[Extracted records Boundary: Start]

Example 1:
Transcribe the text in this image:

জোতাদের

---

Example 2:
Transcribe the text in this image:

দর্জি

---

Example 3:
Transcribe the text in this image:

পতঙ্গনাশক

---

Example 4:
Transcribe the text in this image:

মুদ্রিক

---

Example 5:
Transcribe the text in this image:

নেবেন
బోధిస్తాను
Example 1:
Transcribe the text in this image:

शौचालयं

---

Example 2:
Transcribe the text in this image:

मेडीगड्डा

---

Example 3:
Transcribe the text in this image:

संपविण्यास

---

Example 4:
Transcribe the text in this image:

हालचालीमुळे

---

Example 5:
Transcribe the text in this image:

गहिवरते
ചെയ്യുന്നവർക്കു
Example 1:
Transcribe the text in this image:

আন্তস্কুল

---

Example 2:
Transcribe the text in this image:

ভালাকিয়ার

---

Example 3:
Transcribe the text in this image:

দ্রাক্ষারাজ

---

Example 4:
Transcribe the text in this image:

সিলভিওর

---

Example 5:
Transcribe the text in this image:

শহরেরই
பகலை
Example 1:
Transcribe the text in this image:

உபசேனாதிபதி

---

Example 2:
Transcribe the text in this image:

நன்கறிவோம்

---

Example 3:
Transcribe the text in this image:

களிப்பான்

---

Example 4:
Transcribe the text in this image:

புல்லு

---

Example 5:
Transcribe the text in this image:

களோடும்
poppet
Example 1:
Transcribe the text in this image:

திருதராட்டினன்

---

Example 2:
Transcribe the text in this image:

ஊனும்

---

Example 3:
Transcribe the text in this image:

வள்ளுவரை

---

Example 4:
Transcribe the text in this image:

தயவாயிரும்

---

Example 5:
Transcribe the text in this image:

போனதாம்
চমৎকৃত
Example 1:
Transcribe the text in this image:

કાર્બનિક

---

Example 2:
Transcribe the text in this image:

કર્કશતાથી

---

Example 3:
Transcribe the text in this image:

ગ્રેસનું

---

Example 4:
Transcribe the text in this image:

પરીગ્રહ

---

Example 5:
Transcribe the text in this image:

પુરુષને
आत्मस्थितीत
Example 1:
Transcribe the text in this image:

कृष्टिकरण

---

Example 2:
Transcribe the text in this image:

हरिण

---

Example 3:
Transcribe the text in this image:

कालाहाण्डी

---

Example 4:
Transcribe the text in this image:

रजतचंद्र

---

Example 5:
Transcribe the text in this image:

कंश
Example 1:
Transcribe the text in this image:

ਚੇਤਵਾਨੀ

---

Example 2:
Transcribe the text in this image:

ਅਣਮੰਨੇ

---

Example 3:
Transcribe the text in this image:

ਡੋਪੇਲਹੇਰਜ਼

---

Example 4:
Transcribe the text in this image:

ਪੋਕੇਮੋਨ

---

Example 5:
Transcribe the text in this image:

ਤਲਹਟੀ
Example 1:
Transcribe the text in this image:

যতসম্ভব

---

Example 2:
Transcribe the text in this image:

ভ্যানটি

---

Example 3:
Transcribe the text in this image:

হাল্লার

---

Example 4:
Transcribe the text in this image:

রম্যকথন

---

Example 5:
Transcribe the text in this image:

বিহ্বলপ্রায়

[Extracted records Boundary: End]

What you will do:
Nothing in the records should change when you repeat them all.

Solution below:
Example 1:
Transcribe the text in this image:

জোতাদের

---

Example 2:
Transcribe the text in this image:

দর্জি

---

Example 3:
Transcribe the text in this image:

পতঙ্গনাশক

---

Example 4:
Transcribe the text in this image:

মুদ্রিক

---

Example 5:
Transcribe the text in this image:

নেবেন
బోధిస్తాను
Example 1:
Transcribe the text in this image:

शौचालयं

---

Example 2:
Transcribe the text in this image:

मेडीगड्डा

---

Example 3:
Transcribe the text in this image:

संपविण्यास

---

Example 4:
Transcribe the text in this image:

हालचालीमुळे

---

Example 5:
Transcribe the text in this image:

गहिवरते
ചെയ്യുന്നവർക്കു
Example 1:
Transcribe the text in this image:

আন্তস্কুল

---

Example 2:
Transcribe the text in this image:

ভালাকিয়ার

---

Example 3:
Transcribe the text in this image:

দ্রাক্ষারাজ

---

Example 4:
Transcribe the text in this image:

সিলভিওর

---

Example 5:
Transcribe the text in this image:

শহরেরই
பகலை
Example 1:
Transcribe the text in this image:

உபசேனாதிபதி

---

Example 2:
Transcribe the text in this image:

நன்கறிவோம்

---

Example 3:
Transcribe the text in this image:

களிப்பான்

---

Example 4:
Transcribe the text in this image:

புல்லு

---

Example 5:
Transcribe the text in this image:

களோடும்
poppet
Example 1:
Transcribe the text in this image:

திருதராட்டினன்

---

Example 2:
Transcribe the text in this image:

ஊனும்

---

Example 3:
Transcribe the text in this image:

வள்ளுவரை

---

Example 4:
Transcribe the text in this image:

தயவாயிரும்

---

Example 5:
Transcribe the text in this image:

போனதாம்
চমৎকৃত
Example 1:
Transcribe the text in this image:

કાર્બનિક

---

Example 2:
Transcribe the text in this image:

કર્કશતાથી

---

Example 3:
Transcribe the text in this image:

ગ્રેસનું

---

Example 4:
Transcribe the text in this image:

પરીગ્રહ

---

Example 5:
Transcribe the text in this image:

પુરુષને
आत्मस्थितीत
Example 1:
Transcribe the text in this image:

कृष्टिकरण

---

Example 2:
Transcribe the text in this image:

हरिण

---

Example 3:
Transcribe the text in this image:

कालाहाण्डी

---

Example 4:
Transcribe the text in this image:

रजतचंद्र

---

Example 5:
Transcribe the text in this image:

कंश
Example 1:
Transcribe the text in this image:

ਚੇਤਵਾਨੀ

---

Example 2:
Transcribe the text in this image:

ਅਣਮੰਨੇ

---

Example 3:
Transcribe the text in this image:

ਡੋਪੇਲਹੇਰਜ਼

---

Example 4:
Transcribe the text in this image:

ਪੋਕੇਮੋਨ

---

Example 5:
Transcribe the text in this image:

ਤਲਹਟੀ
Example 1:
Transcribe the text in this image:

যতসম্ভব

---

Example 2:
Transcribe the text in this image:

ভ্যানটি

---

Example 3:
Transcribe the text in this image:

হাল্লার

---

Example 4:
Transcribe the text in this image:

রম্যকথন

---

Example 5:
Transcribe the text in this image:

বিহ্বলপ্রায়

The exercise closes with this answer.